Why Fragmented Risk Management Fails at Scale
Risk management approaches have not always kept pace with increasing project complexity.
Clean energy projects are often accelerated to meet subsidy windows, auction timelines or offtake commitments. Risk ownership correspondingly shifts across lifecycle phases, ranging from developers, engineering, procurement and construction contractors, and original equipment manufacturers during construction, to operators and asset managers post-commissioning.
This fragmentation, driven by shifting risk ownership across lifecycle phases, creates a structural disconnect. The most material exposure is not information loss alone, but inconsistency in coverage and risk assumptions across phases. Misalignment between construction and operational insurance, particularly during phased commissioning, can create critical protection gaps as assets begin generating revenue.
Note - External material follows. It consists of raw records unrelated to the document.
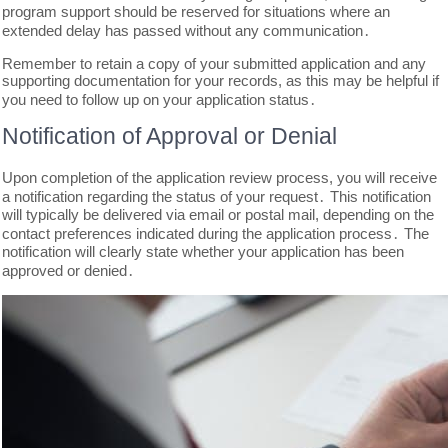
program support should be reserved for situations where an
extended delay has passed without any communication․
Remember to retain a copy of your submitted application and any
supporting documentation for your records, as this may be helpful if
you need to follow up on your application status․
Notification of Approval or Denial
Upon completion of the application review process, you will receive
a notification regarding the status of your request․ This notification
will typically be delivered via email or postal mail, depending on the
contact preferences indicated during the application process․ The
notification will clearly state whether your application has been
approved or denied․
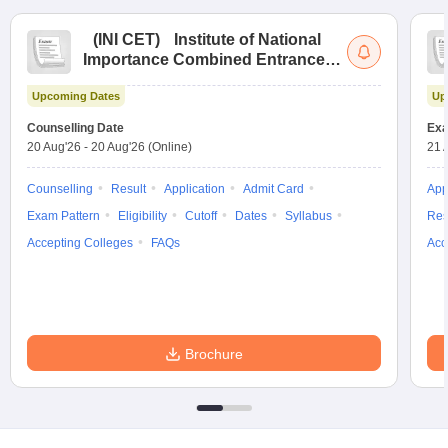
(
INI CET
)
Institute of National
Importance Combined Entrance
Test
Upcoming Dates
Up
Counselling Date
Exa
20 Aug'26
-
20 Aug'26
(Online)
21 
Counselling
Result
Application
Admit Card
App
Exam Pattern
Eligibility
Cutoff
Dates
Syllabus
Res
Accepting Colleges
FAQs
Acc
Brochure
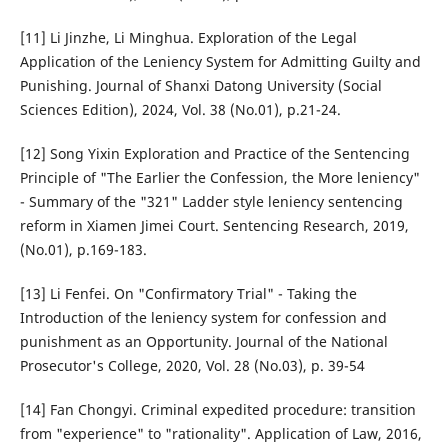
[11] Li Jinzhe, Li Minghua. Exploration of the Legal
Application of the Leniency System for Admitting Guilty and
Punishing. Journal of Shanxi Datong University (Social
Sciences Edition), 2024, Vol. 38 (No.01), p.21-24.
[12] Song Yixin Exploration and Practice of the Sentencing
Principle of "The Earlier the Confession, the More leniency"
- Summary of the "321" Ladder style leniency sentencing
reform in Xiamen Jimei Court. Sentencing Research, 2019,
(No.01), p.169-183.
[13] Li Fenfei. On "Confirmatory Trial" - Taking the
Introduction of the leniency system for confession and
punishment as an Opportunity. Journal of the National
Prosecutor's College, 2020, Vol. 28 (No.03), p. 39-54
[14] Fan Chongyi. Criminal expedited procedure: transition
from "experience" to "rationality". Application of Law, 2016,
These gaps often translate directly into insurance inefficiencies and capital uncertainty, contributing to persistently volatile delivery outcomes. More than 60% of energy infrastructure projects exceed budget, with average cost overruns of around 40% and delays approaching two years.1
Late engagement with risk advisors and brokers further compounds these issues, often resulting in:
- Design features that are difficult or costly to insure
- Coverage exclusions or reduced capacity for key risks such as fire, explosion and business interruption
- Increased lender scrutiny or delays to financial close
The pressure is most acute in:
- Wind (onshore and offshore), as turbine scale and complexity increase
- Utility-scale solar projects
- Battery energy storage systems (BESS), particularly co-located assets
Meanwhile, underwriting appetite remains constrained for higher-risk projects as climate-driven losses, asset concentration and technical complexity increase even as the overall market expands.2
These constraints reflect a deeper structural issue: Risk is still being managed in silos, even as projects become more complex and interconnected.
Addressing this requires a shift to a continuous lifecycle approach. Organizations should work to integrate people, engineering and risk transfer into a single strategy, rather than treating them as separate decisions. The implications are most visible in how projects are designed and delivered, and in how lifecycle risk management supports project bankability.